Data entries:

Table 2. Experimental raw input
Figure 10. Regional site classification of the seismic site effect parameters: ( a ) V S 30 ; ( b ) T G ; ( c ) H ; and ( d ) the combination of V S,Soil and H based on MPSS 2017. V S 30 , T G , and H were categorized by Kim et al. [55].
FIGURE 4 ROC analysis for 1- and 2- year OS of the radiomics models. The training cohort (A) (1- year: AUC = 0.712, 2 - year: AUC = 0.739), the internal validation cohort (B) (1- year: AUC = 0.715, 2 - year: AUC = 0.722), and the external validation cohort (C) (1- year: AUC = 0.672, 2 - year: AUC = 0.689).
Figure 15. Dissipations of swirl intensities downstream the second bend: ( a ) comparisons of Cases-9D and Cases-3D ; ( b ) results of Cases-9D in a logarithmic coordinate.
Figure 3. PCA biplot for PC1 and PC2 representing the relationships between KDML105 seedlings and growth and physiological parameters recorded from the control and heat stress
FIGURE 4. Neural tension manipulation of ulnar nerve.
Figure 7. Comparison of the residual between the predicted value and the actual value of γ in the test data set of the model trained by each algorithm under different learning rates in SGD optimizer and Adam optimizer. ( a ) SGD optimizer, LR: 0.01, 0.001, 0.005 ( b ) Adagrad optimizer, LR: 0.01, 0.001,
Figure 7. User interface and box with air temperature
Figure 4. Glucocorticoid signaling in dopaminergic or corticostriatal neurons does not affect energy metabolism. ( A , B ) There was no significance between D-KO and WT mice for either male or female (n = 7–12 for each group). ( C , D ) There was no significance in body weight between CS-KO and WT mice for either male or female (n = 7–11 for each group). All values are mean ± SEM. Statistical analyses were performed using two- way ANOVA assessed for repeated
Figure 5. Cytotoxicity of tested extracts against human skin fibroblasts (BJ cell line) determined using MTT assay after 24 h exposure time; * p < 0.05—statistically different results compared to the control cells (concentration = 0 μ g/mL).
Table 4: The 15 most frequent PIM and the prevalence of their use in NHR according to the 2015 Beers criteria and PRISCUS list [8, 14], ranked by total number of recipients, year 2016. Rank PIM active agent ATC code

HOW TO COMPLETE THIS TASK: Only the final stretch of the entries above is needed: print exactly the lines from the line containing "Figure 7. Comparison" through the last one.

YOUR RESPONSE:
Figure 7. Comparison of the residual between the predicted value and the actual value of γ in the test data set of the model trained by each algorithm under different learning rates in SGD optimizer and Adam optimizer. ( a ) SGD optimizer, LR: 0.01, 0.001, 0.005 ( b ) Adagrad optimizer, LR: 0.01, 0.001,
Figure 7. User interface and box with air temperature
Figure 4. Glucocorticoid signaling in dopaminergic or corticostriatal neurons does not affect energy metabolism. ( A , B ) There was no significance between D-KO and WT mice for either male or female (n = 7–12 for each group). ( C , D ) There was no significance in body weight between CS-KO and WT mice for either male or female (n = 7–11 for each group). All values are mean ± SEM. Statistical analyses were performed using two- way ANOVA assessed for repeated
Figure 5. Cytotoxicity of tested extracts against human skin fibroblasts (BJ cell line) determined using MTT assay after 24 h exposure time; * p < 0.05—statistically different results compared to the control cells (concentration = 0 μ g/mL).
Table 4: The 15 most frequent PIM and the prevalence of their use in NHR according to the 2015 Beers criteria and PRISCUS list [8, 14], ranked by total number of recipients, year 2016. Rank PIM active agent ATC code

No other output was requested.